■ SET EXERCISE ■
Reproduce every one of the rows below word for word.

■ Stored records ■
—————

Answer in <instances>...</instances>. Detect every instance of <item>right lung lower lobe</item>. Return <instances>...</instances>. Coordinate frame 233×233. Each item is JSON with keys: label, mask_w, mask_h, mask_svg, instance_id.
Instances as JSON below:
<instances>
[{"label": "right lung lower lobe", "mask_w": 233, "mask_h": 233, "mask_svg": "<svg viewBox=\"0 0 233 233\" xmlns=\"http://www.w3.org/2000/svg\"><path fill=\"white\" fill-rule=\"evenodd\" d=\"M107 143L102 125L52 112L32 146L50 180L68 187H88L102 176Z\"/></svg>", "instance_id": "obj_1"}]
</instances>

—————

■ SOLUTION FOR THIS PROBLEM ■
Answer in <instances>...</instances>. Detect every instance of <item>right lung lower lobe</item>. Return <instances>...</instances>. Coordinate frame 233×233. Each item is JSON with keys: label, mask_w, mask_h, mask_svg, instance_id.
Instances as JSON below:
<instances>
[{"label": "right lung lower lobe", "mask_w": 233, "mask_h": 233, "mask_svg": "<svg viewBox=\"0 0 233 233\" xmlns=\"http://www.w3.org/2000/svg\"><path fill=\"white\" fill-rule=\"evenodd\" d=\"M107 143L102 125L52 112L32 146L50 180L68 187H88L102 176Z\"/></svg>", "instance_id": "obj_1"}]
</instances>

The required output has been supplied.